So, I put together a CUDA version of Mish, mixed results so far. It’s at https://github.com/thomasbrandon/mish-cuda (@Diganta - check the attributions to you are all good, also happy to give it to you).
First issue is that while it builds it causes an import error as it can’t find a PyTorch function needed for the nice easy way I implemented it. I’ve posted to the PyTorch forums but not reply yet (if not replied I might raise an issue, partly scared they’ll take away the really easy way to do a kernel, not sure it’s meant to be public given the error). I’ve added a pretty nasty hack that lets it import in the nasty-hack
branch. The issue is a function for potentially overlapping tensors so it doesn’t get called on contiguous tensors which you usually have. But the hack may break all non-contiguous tensors as it just provides a version of the needed function that raises an exception (ideally only for within the extension but maybe anytime it’s imported).

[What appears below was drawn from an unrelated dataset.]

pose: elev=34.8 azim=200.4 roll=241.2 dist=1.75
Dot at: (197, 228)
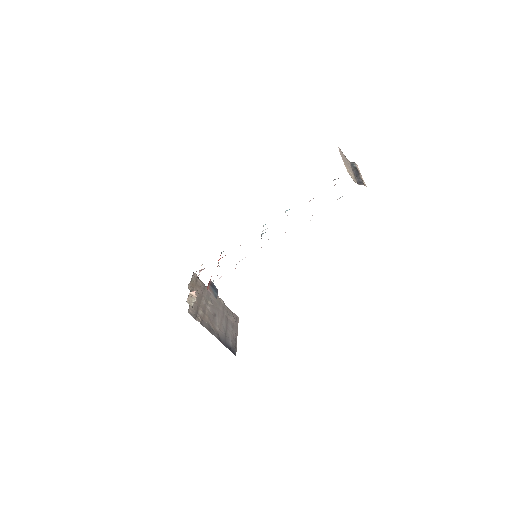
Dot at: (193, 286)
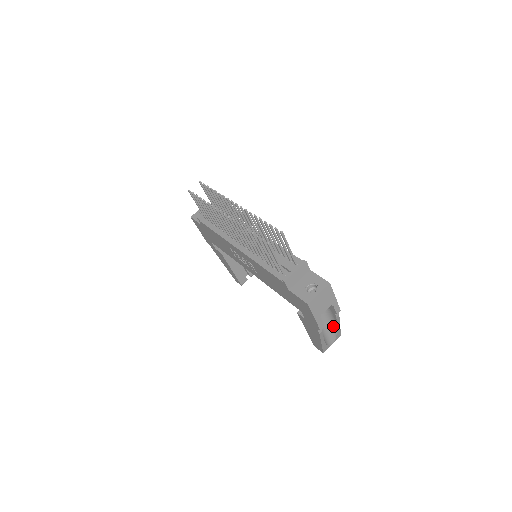
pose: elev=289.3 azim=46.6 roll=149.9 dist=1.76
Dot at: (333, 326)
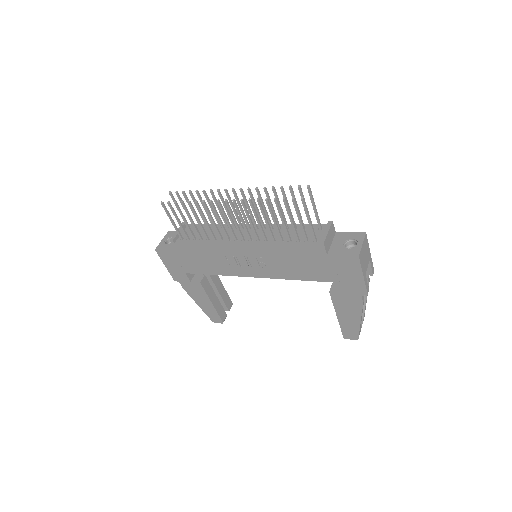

Second issues is it doesn’t train, gives all nan for loss. I’ve got tests to check the gradients against the standard PyTorch implementation and they pass except for torch.autograd.gradgradcheck
(second derivative) which I think is only for when you do funky stuff (sending requires_grad=True
tensors through the backward pass). So, not sure what’s happening here. I guess that may be the issue with the torch.autograd.Function
implementation above. Haven’t delved into this much, only just tried an actual training run.
Third issue is performance is mixed at the moment:
Profiling over 100 runs after 10 warmup runs.
Profiling on GeForce RTX 2070
relu_fwd: 248.4µs ± 1.573µs (235.3µs - 253.7µs)
relu_bwd: 423.6µs ± 59.06µs (416.1µs - 1.011ms)
softplus_fwd: 275.1µs ± 28.11µs (254.7µs - 324.2µs)
softplus_bwd: 423.2µs ± 5.204µs (418.6µs - 434.3µs)
mish_pt_fwd: 797.6µs ± 1.826µs (783.3µs - 803.6µs)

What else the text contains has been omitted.